Datenschutzkonferenz (DSK): Orientierungshilfe zur E-Mail-Sicherheit

Die Konferenz der unabhängigen Datenschutzaufsichtsbehörden des Bundes und der Länder (Datenschutzkonferenz) hat aktuell ihre Orientierungshilfe für die Ausgestaltung der IT-Sicherheit von E-Mails veröffentlicht. Bayern stimmte gegen diese Positionierung.

Konkret geht es um die „Maßnahmen zum Schutz personenbezogener Daten bei der Übermittlung per E-Mail“.

Im Vergleich zu den Äußerungen zur Zeit unseres „Forum Digitalisierungsrecht und Industrie 4.0“ in 2019 zum Thema „E-Mails im Zeitalter der DSGVO - rechtskonform im Unternehmen“ lässt die neue Orientierungshilfe weniger grundlegende Bedenken hinsichtlich des Mediums „E-Mail“ erkennen. Es werden vielmehr verschiedene technische Sicherungsmaßnahmen verlangt, die entweder bereits etabliert sind oder ohnehin zunehmend eingesetzt werden. Die Frage, wie die in bestimmten Situationen geforderte Ende-zu-Ende-Verschlüsselung in der Praxis ausgestaltet werden kann, bleibt jedoch unbeantwortet. Hier stellt sich insbesondere das Problem, dass sowohl der Absender als auch der Empfänger ein bestimmtes System unterstützen müssen; hieran scheitert es in der Praxis gegenwärtig häufig.

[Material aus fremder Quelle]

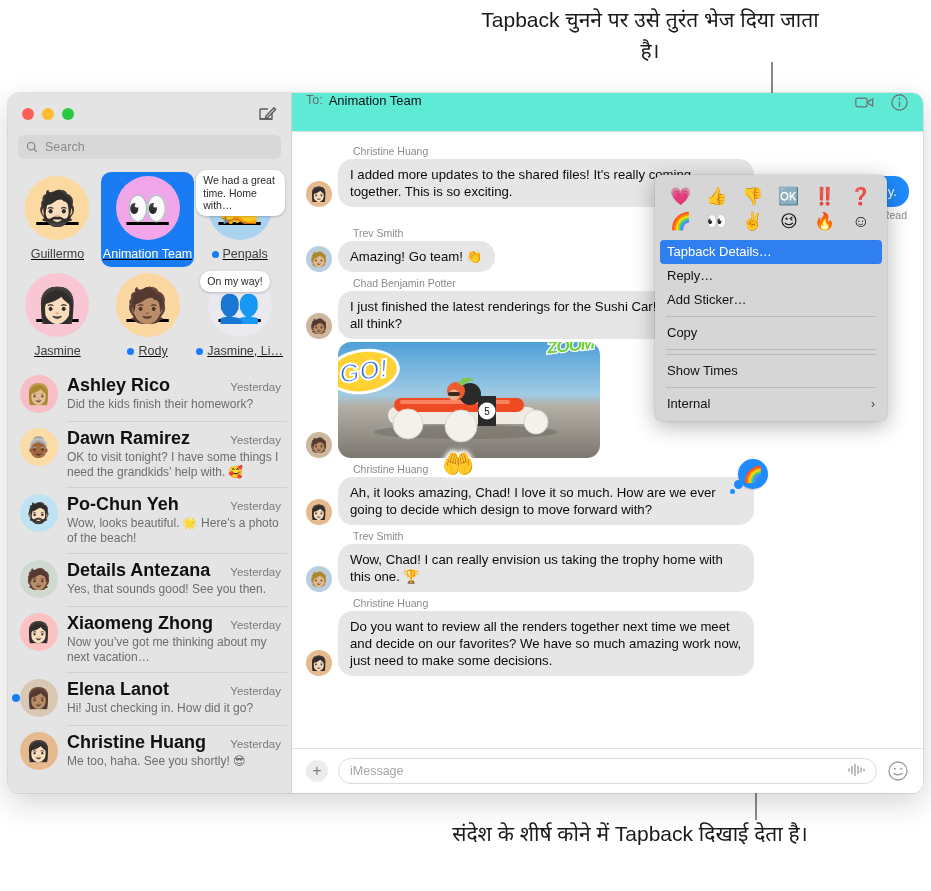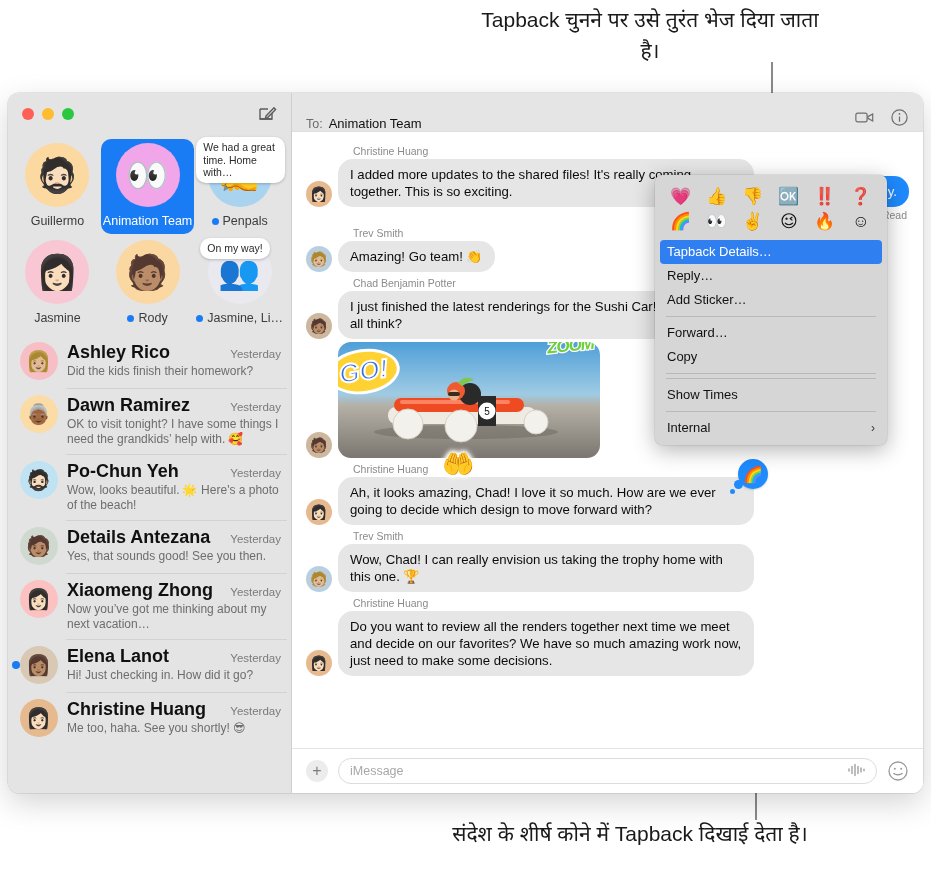"To:" .thead { align-items: flex-end -> flex-start; background: #e5e5e5 -> #5eead4 }
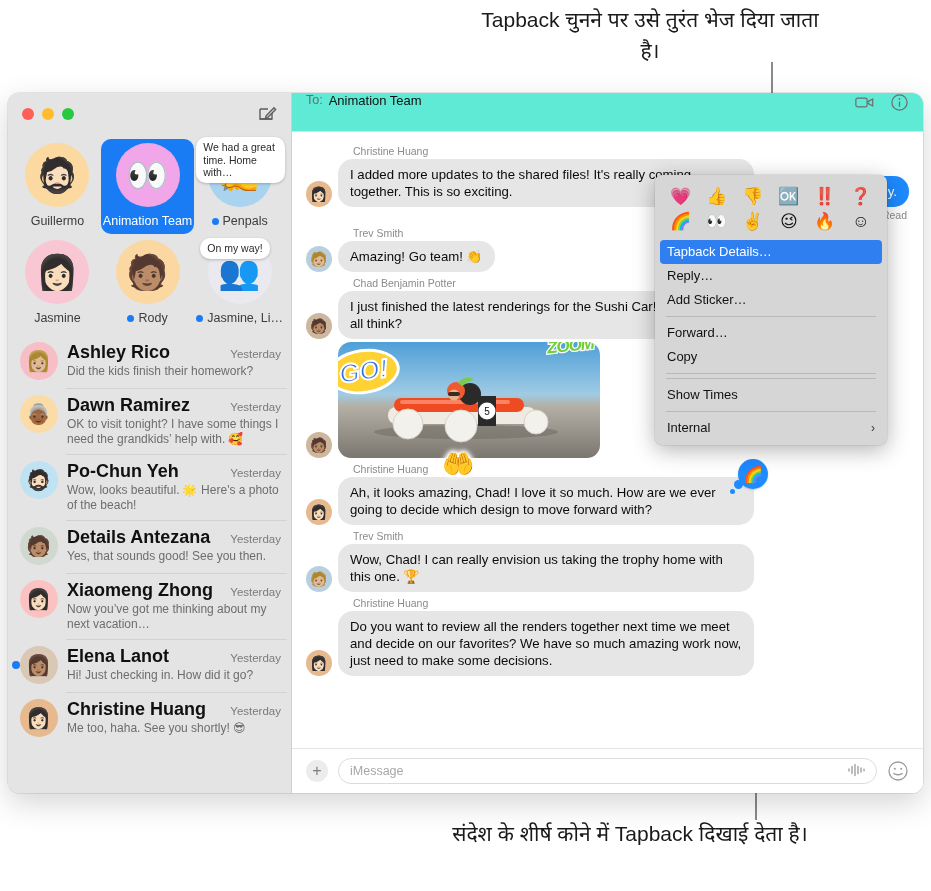"Search" div.searchwrap { html: none -> <div> <div> <svg> <circle></circle> <path></path> </svg> <span>Search</span> </div> </div> }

Bemerkenswert ist, dass auch in der Orientierungshilfe bestimmte Punkte nicht adressiert werden, z. B. die Frage, ob mit einem E-Mail-Anbieter stets eine Auftragsverarbeitung abzuschließen ist und wie datenschutzrechtlich der Aspekt zu bewerten ist, dass E-Mails auf dem Transportweg über eine Vielzahl von fremden Servern geleitet werden.